I am confused about the concept of convergent sequence in product space when learning Munkres's Topology, especially when I am comparing two related exercises of it.
The exercise 6 of section 19 titled "The Product Topology" considers the convergent sequence in product space (its solution can be found at Convergence in product topology):
Let $x_1, x_2, \ldots$ be a sequence of the points of the product space $\Pi X_{\alpha}$. (show that) This sequence converges to the point $x$ if and only if the sequence $\pi_{\alpha}(x_1), \pi_{\alpha}(x_2), \ldots$ converges to $\pi_{\alpha}(x)$ for each $\alpha$.
The exercise 4(b) of section 20 titled "The Metric Topology" considers convergent sequence in product space on $R^{\omega}$ (the hint of its solution can be found at Convergence of sequence in uniform and box topologies). Consider, for instance,
the sequence $w_1 = (1,1,1,1,\ldots), w_2 = (0,2,2,2,\ldots), w_3 = (0,0,3,3,\ldots), \ldots$
The $w$ sequence converges to the "zero" point, i.e., $0 = (0,0,0,0, \ldots)$ in product space on $R^{\omega}$ because $D(0, w_k) = 1 / k$, and therefore, any ball $B_{D}(0, \epsilon)$ contains all elements of the sequence starting from some large enough index.
Moreover, we can check that the sequence $\pi_{\alpha}(w_1), \pi_{\alpha}(w_2), \ldots$ converges to $\pi_{\alpha}(0)$ for each $\alpha$.
In other words, for the $w$ sequence, the statement of exercise 6 is satisfied. However, is it generally true for the sequence in product space on $\mathbb{R}^{\omega}$? Formally,
Problem: Let $x_1, x_2, \ldots$ be a sequence of the points of the product space on $\mathbb{R}^{\omega}$. Is it true that this sequence converges to the point $x$ if and only if the sequence $\pi_{\alpha}(x_1), \pi_{\alpha}(x_2), \ldots$ converges to $\pi_{\alpha}(x)$ for each $\alpha$?
Best Answer
The product, uniform and box topologies on $\mathbb{R}^\omega$ are distinctly different topologies. It is therefore unsurprising that the details of convergence of a sequence is different in these as well. When speaking about the product space $\mathbb{R}^\omega$, we are talking about this set endowed with the usual product topology. As exercise 6 of section 19 indicates, for any product space $X = \prod_{\alpha} X_\alpha$ a sequence $\langle \mathbf{x}_n \rangle_n$ in $X$ converges to $\mathbf{x}$ iff for each $\alpha$ the sequence $\langle \pi_\alpha ( \mathbf{x}_n ) \rangle_n$ converges to $\pi_\alpha ( \mathbf{x} )$ in $X_\alpha$. However if you endow $X$ with a different topology the same result will not hold.

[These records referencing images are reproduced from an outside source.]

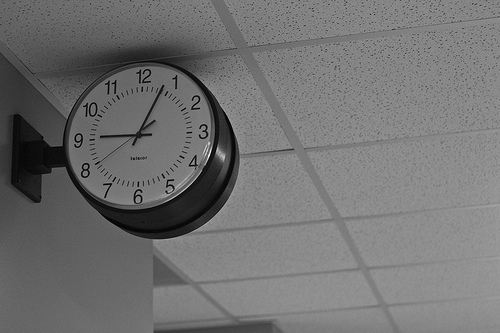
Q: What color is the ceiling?
A: White.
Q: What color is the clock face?
A: White.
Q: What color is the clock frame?
A: Black.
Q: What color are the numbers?
A: Black.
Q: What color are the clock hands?
A: Black.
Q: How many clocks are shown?
A: 1.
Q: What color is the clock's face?
A: White.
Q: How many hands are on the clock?
A: 3.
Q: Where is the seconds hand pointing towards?
A: 8.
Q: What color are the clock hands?
A: Black.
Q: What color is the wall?
A: White.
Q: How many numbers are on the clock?
A: 12.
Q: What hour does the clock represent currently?
A: 9.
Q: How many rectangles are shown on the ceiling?
A: 13.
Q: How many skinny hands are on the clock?
A: 1.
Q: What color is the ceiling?
A: White.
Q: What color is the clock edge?
A: Black.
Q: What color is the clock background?
A: White.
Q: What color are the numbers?
A: Black.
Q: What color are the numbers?
A: Black.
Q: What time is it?
A: 9:04.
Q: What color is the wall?
A: White.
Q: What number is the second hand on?
A: The 8.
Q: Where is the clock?
A: Connected to the wall.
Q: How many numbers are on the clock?
A: 12.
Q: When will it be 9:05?
A: In one minute.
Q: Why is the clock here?
A: To tell time.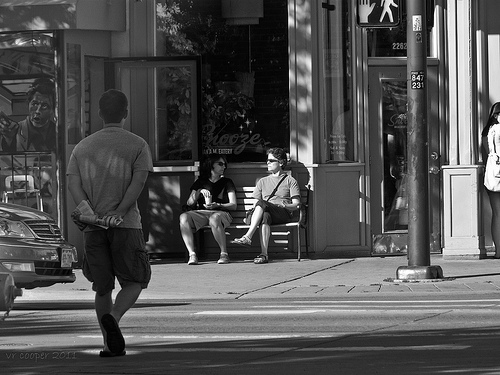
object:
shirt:
[67, 127, 153, 229]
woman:
[176, 150, 241, 267]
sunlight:
[289, 24, 318, 163]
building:
[4, 2, 496, 269]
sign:
[353, 0, 402, 30]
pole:
[404, 0, 430, 266]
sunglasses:
[266, 158, 280, 163]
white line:
[193, 306, 330, 318]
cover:
[2, 269, 25, 315]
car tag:
[60, 251, 72, 268]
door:
[363, 31, 438, 251]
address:
[392, 42, 407, 49]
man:
[64, 90, 155, 358]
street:
[9, 299, 498, 371]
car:
[0, 201, 76, 311]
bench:
[181, 185, 308, 260]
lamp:
[0, 216, 36, 243]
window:
[152, 62, 197, 168]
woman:
[169, 149, 270, 271]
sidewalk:
[0, 252, 500, 309]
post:
[394, 266, 444, 281]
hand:
[104, 210, 124, 229]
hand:
[83, 216, 102, 228]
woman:
[231, 148, 302, 264]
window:
[193, 60, 296, 151]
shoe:
[100, 313, 125, 355]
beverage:
[204, 196, 213, 204]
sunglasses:
[218, 162, 228, 167]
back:
[65, 127, 153, 231]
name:
[196, 122, 267, 156]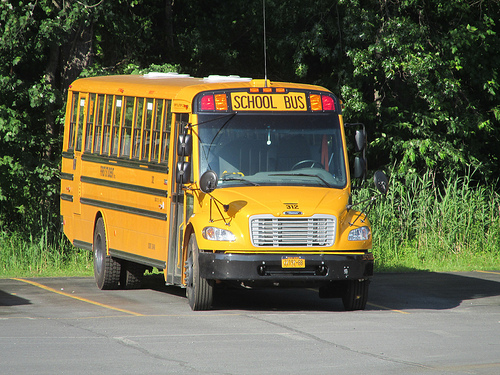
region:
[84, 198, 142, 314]
Tires on a bus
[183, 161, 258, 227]
Mirror on a bus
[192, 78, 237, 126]
Lights on a bus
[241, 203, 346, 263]
Grill on a bus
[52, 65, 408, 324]
Large, yellow school bus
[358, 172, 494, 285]
Tall green grass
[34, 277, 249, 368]
Gray paved parking lot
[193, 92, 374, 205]
Front windshield on a bus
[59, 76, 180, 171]
Small windows on a bus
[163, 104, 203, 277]
Door on a bus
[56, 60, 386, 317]
school bus on the road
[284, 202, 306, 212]
number 312 on the front of the bus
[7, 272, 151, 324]
yellow line on the road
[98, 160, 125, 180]
writing on the side of the bus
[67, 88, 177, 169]
row of windows on bus's passenger side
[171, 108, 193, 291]
door on bus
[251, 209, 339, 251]
bus's grill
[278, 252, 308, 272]
license plate on bus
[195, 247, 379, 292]
black front bumper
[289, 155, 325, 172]
steering wheel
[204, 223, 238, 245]
The left headlight of the bus.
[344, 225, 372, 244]
The right headlight of the bus.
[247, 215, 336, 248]
The gray grill on the front of the bus.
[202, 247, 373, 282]
The black fender of the bus.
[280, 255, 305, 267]
The yellow and blue license plate.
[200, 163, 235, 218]
The left side view mirror attached to the hood of the bus.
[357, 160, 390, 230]
The right side view mirror attached to the hood of the bus.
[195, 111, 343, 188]
The front windshield window of the bus.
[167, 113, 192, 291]
The door of the bus.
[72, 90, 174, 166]
The passenger windows of the bus.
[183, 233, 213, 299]
Tires on the school bus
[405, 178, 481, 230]
Green bushes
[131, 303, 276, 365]
The bus is on the road.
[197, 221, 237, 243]
Lights on the bus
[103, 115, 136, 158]
Windows on the bus.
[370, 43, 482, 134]
Green bushes.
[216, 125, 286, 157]
Windshield of the bus.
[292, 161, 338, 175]
Steering wheel on the bus.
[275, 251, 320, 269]
License plate of the bus.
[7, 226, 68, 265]
Green grass.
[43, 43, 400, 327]
a yellow school bus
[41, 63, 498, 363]
A bus parked in a parking lot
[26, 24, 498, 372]
A vacant school bus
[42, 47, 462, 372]
a handicap accessible school bus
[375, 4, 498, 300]
a thick grassy area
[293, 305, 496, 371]
hot steamy pavement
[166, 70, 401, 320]
full view mirrors for safety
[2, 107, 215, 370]
a school bus loading zone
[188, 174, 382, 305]
the front of a school bus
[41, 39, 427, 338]
a lonely school bus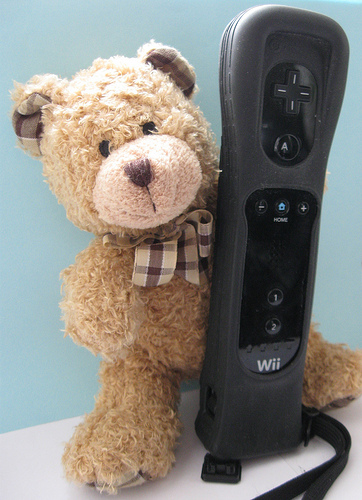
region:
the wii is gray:
[246, 354, 295, 377]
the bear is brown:
[25, 130, 205, 480]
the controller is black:
[201, 9, 328, 474]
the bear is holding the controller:
[8, 14, 352, 496]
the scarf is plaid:
[118, 235, 209, 286]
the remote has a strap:
[211, 3, 350, 495]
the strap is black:
[275, 471, 356, 497]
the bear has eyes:
[91, 126, 178, 156]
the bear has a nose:
[118, 157, 162, 186]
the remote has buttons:
[255, 280, 290, 343]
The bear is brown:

There are two things you can take form this result: Let $X = \prod_{\alpha} X_\alpha$ (as a set), let $\langle \mathbf{x}_n \rangle_n$ be a sequence in $X$ and $\mathbf{x} \in X$. Then
if $X$ is given a topology coarser than the product topology, then if for each $\alpha$ the sequence $\langle \pi_\alpha ( \mathbf{x}_n ) \rangle_n$ converges to $\pi_\alpha ( \mathbf{x} )$ in $X_\alpha$, it follows that $\langle \mathbf{x}_n \rangle_n$ converges to $\mathbf{x}$.
if $X$ is given a topology finer than the product topology, then if $\langle \mathbf{x}_n \rangle_n$ converges to $\mathbf{x}$, it follows that for each $\alpha$ the sequence $\langle \pi_\alpha ( \mathbf{x}_n ) \rangle_n$ converges to $\pi_\alpha ( \mathbf{x} )$ in $X_\alpha$.
But this is true in general: the convergence of a given sequence is dependent on the topology, and the same sequence may converge in one topology, and not in another (or even to a different limit).
As perhaps a more basic example, consider $\mathbb{R}$ with the usual metric topology, and also with the lower-limit (or Sorgenfrey) topology: let's denote that space by $\mathbb{R}_{\text{S}}$. As we know, in $\mathbb{R}$ a sequence $\langle x_n \rangle_n$ converges to $x$ iff for each $\epsilon > 0$ there is an $N $ such that $| x_n - x | < \epsilon$ for all $n \geq N$. However in $\mathbb{R}_{\text{S}}$ convergence of sequences is different:
In particular, the sequence $\langle 1 - \frac{1}{n} \rangle_n$ converges (to $1$) in $\mathbb{R}$, but is not convergent in $\mathbb{R}_{\text{S}}$. ($[1,2)$ is an open neighbourhood of $1$ in $\mathbb{R}_{\text{S}}$ which contains no members of this sequence.)